Back by overwhelming demand, FootballScoop will once again examine the assistant coaching hires that will have the biggest impact on the college football season and the coaching job market in the 2021 season and beyond.
Who: Bill O'Brien
Title: Offensive coordinator/quarterbacks coach, Alabama
Previous stop: Houston Texans head coach (2014-20)

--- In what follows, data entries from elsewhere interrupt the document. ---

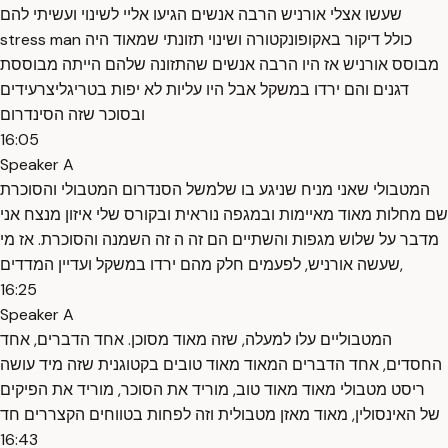
שעשו אצלי אורניש הרבה אנשים הגיעו אליי לשינוי ועשיתי להם
מבוסס אורניש אז היו הרבה אנשים שהתזונה שלהם הייתה מבוססת
דגנים והם ירדו במשקל אבל היו עליות לא יפות בטריגליצרעידים
ובסוכר שזה הסינדרום
16:05
Speaker A
המטבולי שאני מניח שניגע בו שלמשל הסנדרום המטבולי והסוכרת
שם מחלות מאוד מאיימות ובמגפה נוראית ובקורס שלי איזון מנצח אני
מדבר על שלוש מגפות והשתיים הם זה ה זה השמנה והסוכרת. אז מי
שעשה אורניש, לפעמים חלק מהם ירדו במשקל ועדיין המדדים,
16:25
Speaker A
המטבוליים עלו למעלה, שזה מאוד מסוכן. אחד הדברים, אחד
החסדים, אחד הדברים המאוד מאוד טובים בקטוגנית שזה מיד עושה
ריסט מטבולי מאוד מאוד טוב, מוריד את הסוכר, מוריד את הפיקים
של האינסולין, מאוד מאזן מטבולית וזה לפחות בטווחים הקצררים חד
16:43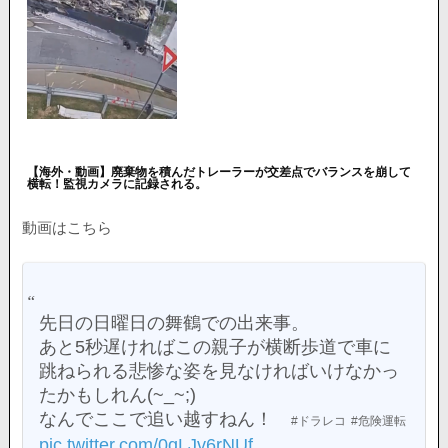
【海外・動画】廃棄物を積んだトレーラーが交差点でバランスを崩して
横転！監視カメラに記録される。
動画はこちら
先日の日曜日の舞鶴での出来事。
あと5秒遅ければこの親子が横断歩道で車に
跳ねられる悲惨な姿を見なければいけなかっ
たかもしれん(~_~;)
なんでここで追い越すねん！
#ドラレコ
#危険運転
pic.twitter.com/0qLJv6rNUf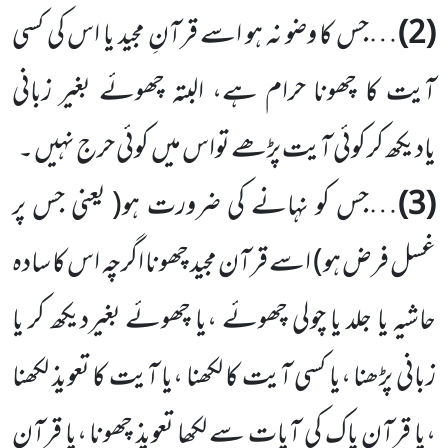
(2)
…جس کا وضو نہ ہو اسے قرآنِ مجید یا اس کی کسی
آیت کا چھونا حرام ہے، البتہ چھوئے بغیر زبانی
یادیکھ کر کوئی آیت پڑھے تواس میں کوئی حرج نہیں ۔
(3)
…جس کو نہانے کی ضرورت ہو
( یعنی جس پر
غسل فرض ہو)
اسے قرآن مجید چھونا اگرچہ اس کا سادہ
حاشیہ یا جلد یا چولی چھوئے ،یا چھوئے بغیردیکھ کر یا
زبانی پڑھنا ،یا کسی آیت کا لکھنا ،یا آیت کا تعویذ لکھنا
،یا قرآنِ پاک کی آیات سے لکھا تعویذ چھونا ،یا قرآن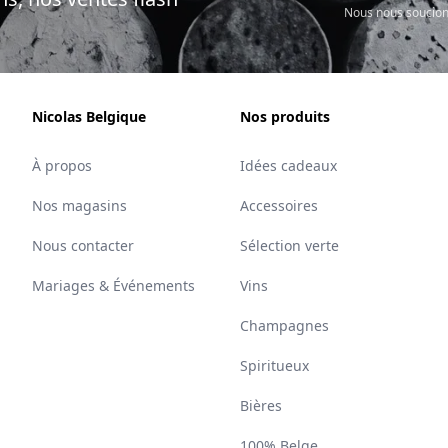
Nous nous soucion
Nicolas Belgique
Nos produits
À propos
Idées cadeaux
Nos magasins
Accessoires
Nous contacter
Sélection verte
Mariages & Événements
Vins
Champagnes
Spiritueux
Bières
100% Belge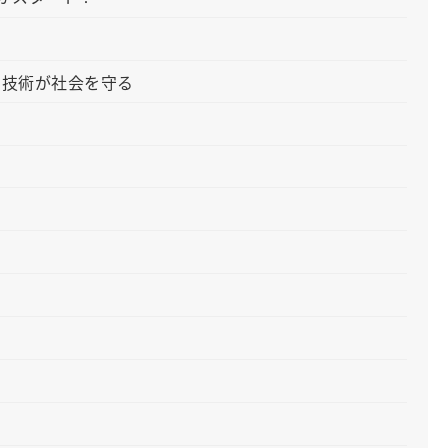
の技術が社会を守る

Why he's important: Well, let's start here. Alabama lost the best quarterback, running back, wide receiver and the pillars of the best offensive line in college football. The men who coordinated the offense and coached the offensive line are gone. They won the national championship game by 28 points. And... they'll be the No. 1 or No. 2 team in the country entering the season. The returning roster, even despite the losses, is still the most talented in college football. Two of the lost assistants were replaced by NFL head coaches. It's possible Nick Saban has put this program so far in front of the pack that Alabama has effectively disappeared into the horizon.
But if Alabama is so far ahead of the sport that they'll cruise to a second straight national title, it's at least worth considering how they'll do it.
In some ways, this is a perfect Nick Saban offense. A group of coaches who have never worked together, coaching players they didn't recruit, running a playbook they didn't write, all in service of the greater good -- driving the rest of college football head first into the dirt
"It’s Alabama’s offense, and that’s what we’re running. Coach (Doug) Marrone, myself, Coach (Robert) Gillespie, Coach (Drew) Svoboda, we’ve really enjoyed learning this offense and being able to coach the players in this offense.”
“First off, he’s a good teacher,” Saban said of O’Brien.
“And I think when you are a good coach, you are a good coach all the time. Whether we are in camp with seventh and eighth-grade kids, you are trying to coach those guys to be better like our own players. I see that in everything he’s done since he’s been here. I think the players have responded well to the coaches on offense, so there has been nothing but positives.”
O'Brien's primary task has been to build trust with Bryce Young. And, admittedly, a pretty good shortcut to building that trust is to pull out a clip of Tom Brady running one of your plays -- a club O'Brien has in his development bag.
Young has thrown only 22 college passes, but that's hardly a concern. The No. 1 quarterback in the class of 2020 has been training for this moment since he could throw a football. From The Athletic:
Bryce had only been playing football for two years, but as his father, Craig, watched him perform week after week in the YMCA Leagues of Pasadena, Calif., he came to believe his son was special.
The way Bryce intuitively sidestepped defenders and delivered throws, the way the ball came off his hand, Craig just knew it: His boy was a prodigy.
It was decided. Bryce “was going to be a quarterback,” Craig said. And that felt less like a position they picked for him and more like one that had chosen Bryce. It was destiny.
At the time, Bryce was 5 years old.
"The quarterback, he has to be very well prepared, from practice to practice, from meeting to meeting, and quite obviously in the games because there’s going to be a lot of things. With all the multiplicity that you see on defense these days, and especially our defense every single day, you’ve got to be able to adjust. You’ve got to be able to communicate with our teammates," O'Brien said. "There has to be a trust developed. Not only a trust of me trusting the quarterback, but the quarterback trusting our offensive staff and me that we’re putting them in the right position to make the right decision. It’s a two-way street when it comes to trust, and that’s why that position is so much fun to coach.”
Previous installments: No. 15: Sonny Cumbie, Texas Tech | No. 14: Travis Williams, UCF | No. 13: Liam Coen, Kentucky | No. 12: Jess Simpson, Miami | No. 11: Tim Banks, Tennessee | No. 10: Mike Bobo, Auburn | No. 9: Jeff Grimes, Baylor | No. 8: Mike Tressel, Cincinnati | No. 7: Mike Yurcich, Penn State | No. 6: Deland McCullough, Indiana
Surrounding the 5-star Young will be a stable of six running backs, five of whom were national top-150 recruits; a wide receiver corps led by John Metchie, who was Bama's No. 3 option last year but would've been a No. 1 for just about anyone else; and an offensive line that features three former 5-star recruits. It's a collection of wealth that would inspire revolution in certain countries.
Alabama will win a national title at some point under O'Brien's direction. Every Nick Saban offensive coordinator that spent more than one season calling plays left with at least one ring.
O'Brien has been fully Processed, which means thinking about anything beyond the task in front of you is total sacrilege.
"I'm focused on what we're doing in our meeting this afternoon as an offense and then what we're planning for practice tomorrow. That's really the way it is here at Alabama," he said last week.
But it's a near certainty O'Brien won't retire at Alabama. The average stay of a Nick Saban offensive coordinator is an even two seasons, and that's with Jim McElwain (four) and Lane Kiffin (three) pulling up the average.
So the next question is, if the Nick Saban School for Once and Future Head Coaches is powerful enough to lure a recently-fired NFL head coach, is it powerful enough to ricochet him back to an NFL head coaching gig a couple years from now?